Once the pictures are removed, reproduce what is left of the data below exactly.
** Opening Records supplied block **
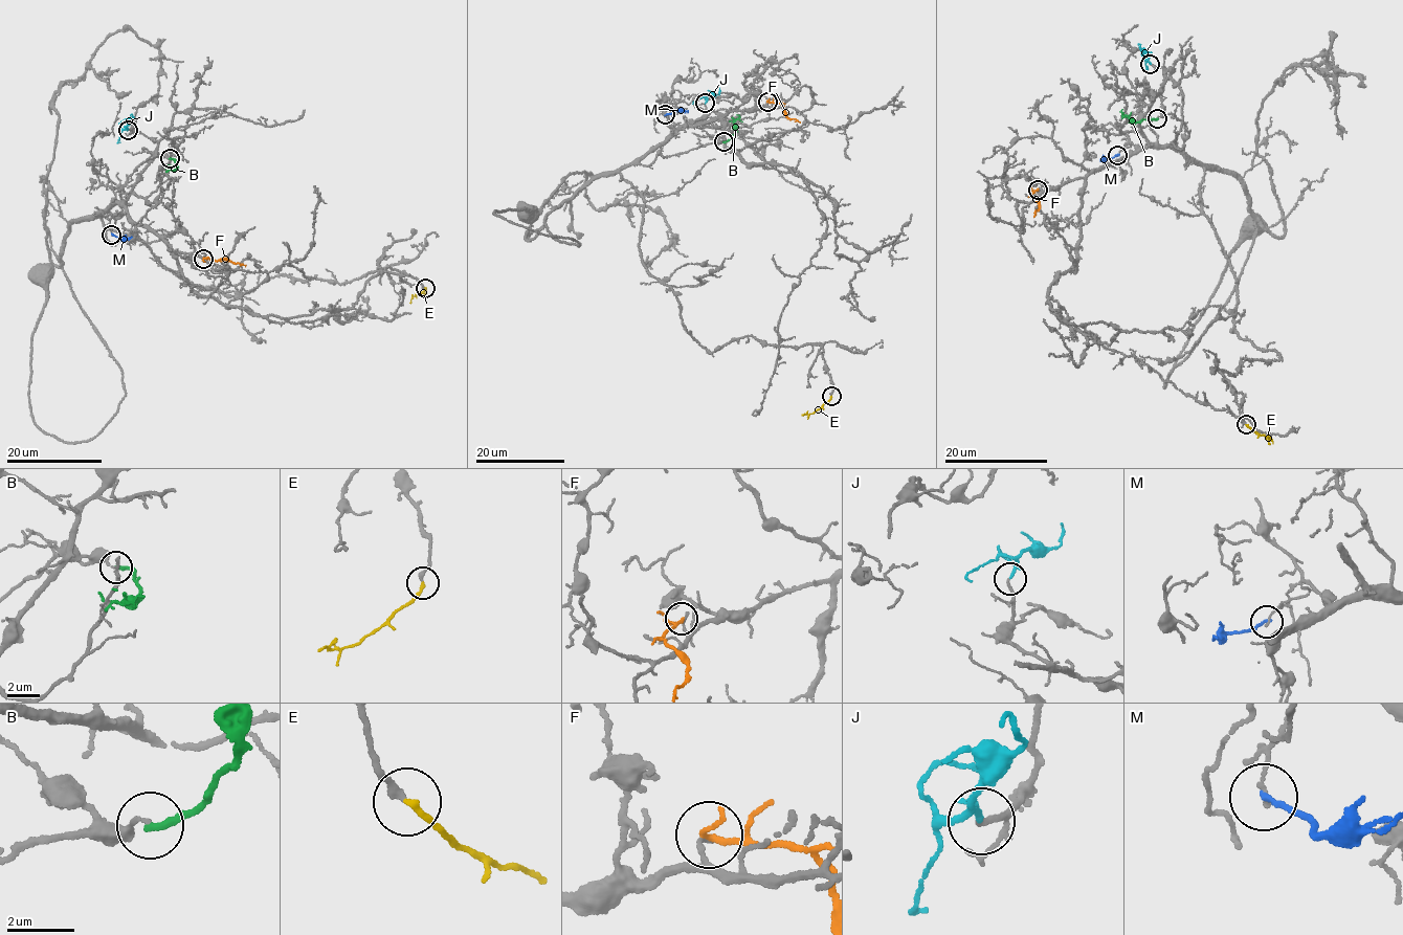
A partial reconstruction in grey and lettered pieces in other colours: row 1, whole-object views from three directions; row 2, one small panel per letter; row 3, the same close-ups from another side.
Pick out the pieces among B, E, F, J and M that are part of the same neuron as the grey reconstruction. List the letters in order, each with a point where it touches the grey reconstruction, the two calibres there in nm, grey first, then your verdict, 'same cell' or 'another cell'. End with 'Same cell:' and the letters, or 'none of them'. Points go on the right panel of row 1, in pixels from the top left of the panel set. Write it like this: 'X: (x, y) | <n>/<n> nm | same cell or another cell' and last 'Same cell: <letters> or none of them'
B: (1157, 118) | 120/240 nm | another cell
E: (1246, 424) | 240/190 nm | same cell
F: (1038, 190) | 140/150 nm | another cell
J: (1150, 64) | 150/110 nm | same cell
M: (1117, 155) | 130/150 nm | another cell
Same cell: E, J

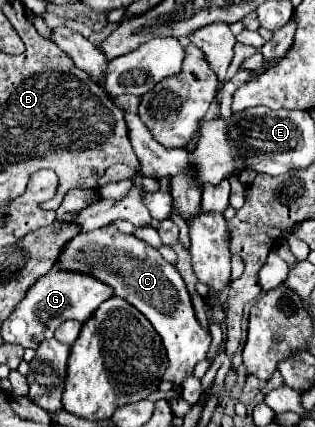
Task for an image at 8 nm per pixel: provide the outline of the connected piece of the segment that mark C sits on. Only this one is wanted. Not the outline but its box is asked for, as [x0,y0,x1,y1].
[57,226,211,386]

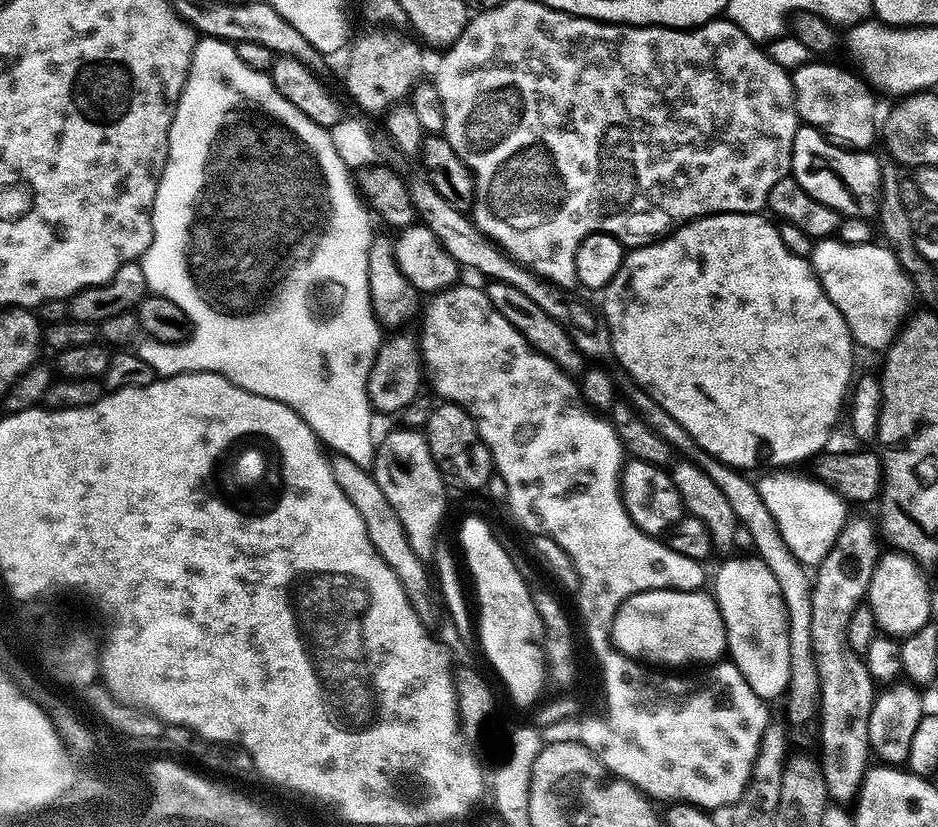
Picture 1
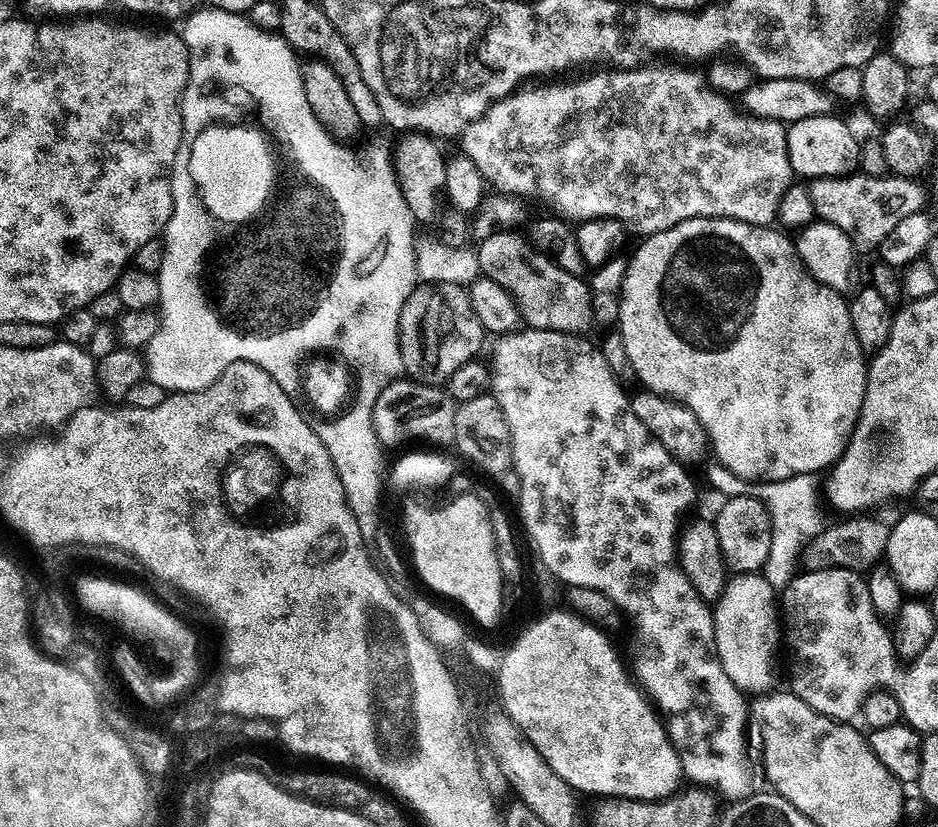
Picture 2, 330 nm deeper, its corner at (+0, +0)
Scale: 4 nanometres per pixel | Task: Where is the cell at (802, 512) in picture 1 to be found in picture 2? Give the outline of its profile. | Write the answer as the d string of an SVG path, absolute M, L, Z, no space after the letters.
** Closing Records supplied block **
- Answer box -
A partial reconstruction in grey and lettered pieces in other colours: row 1, whole-object views from three directions; row 2, one small panel per letter; row 3, the same close-ups from another side.
Pick out the pieces among B, E, F, J and M that are part of the same neuron as the grey reconstruction. List the letters in order, each with a point where it touches the grey reconstruction, the two calibres there in nm, grey first, then your verdict, 'same cell' or 'another cell'. End with 'Same cell:' and the letters, or 'none of them'. Points go on the right panel of row 1, in pixels from the top left of the panel set. Write it like this: 'X: (x, y) | <n>/<n> nm | same cell or another cell' and last 'Same cell: <letters> or none of them'
B: (1157, 118) | 120/240 nm | another cell
E: (1246, 424) | 240/190 nm | same cell
F: (1038, 190) | 140/150 nm | another cell
J: (1150, 64) | 150/110 nm | same cell
M: (1117, 155) | 130/150 nm | another cell
Same cell: E, J

Task for an image at 8 nm per pixel: provide the outline of the connected piece of the segment that mark C sits on. Only this one is wanted. Not the outline but its box is asked for, as [x0,y0,x1,y1].
[57,226,211,386]

Picture 1
Picture 2, 330 nm deeper, its corner at (+0, +0)
Scale: 4 nanometres per pixel | Task: Where is the cell at (802, 512) in picture 1 to be found in picture 2? Give the outline of its profile. | Write the answer as the d string of an SVG path, absolute M, L, Z, no space after the letters.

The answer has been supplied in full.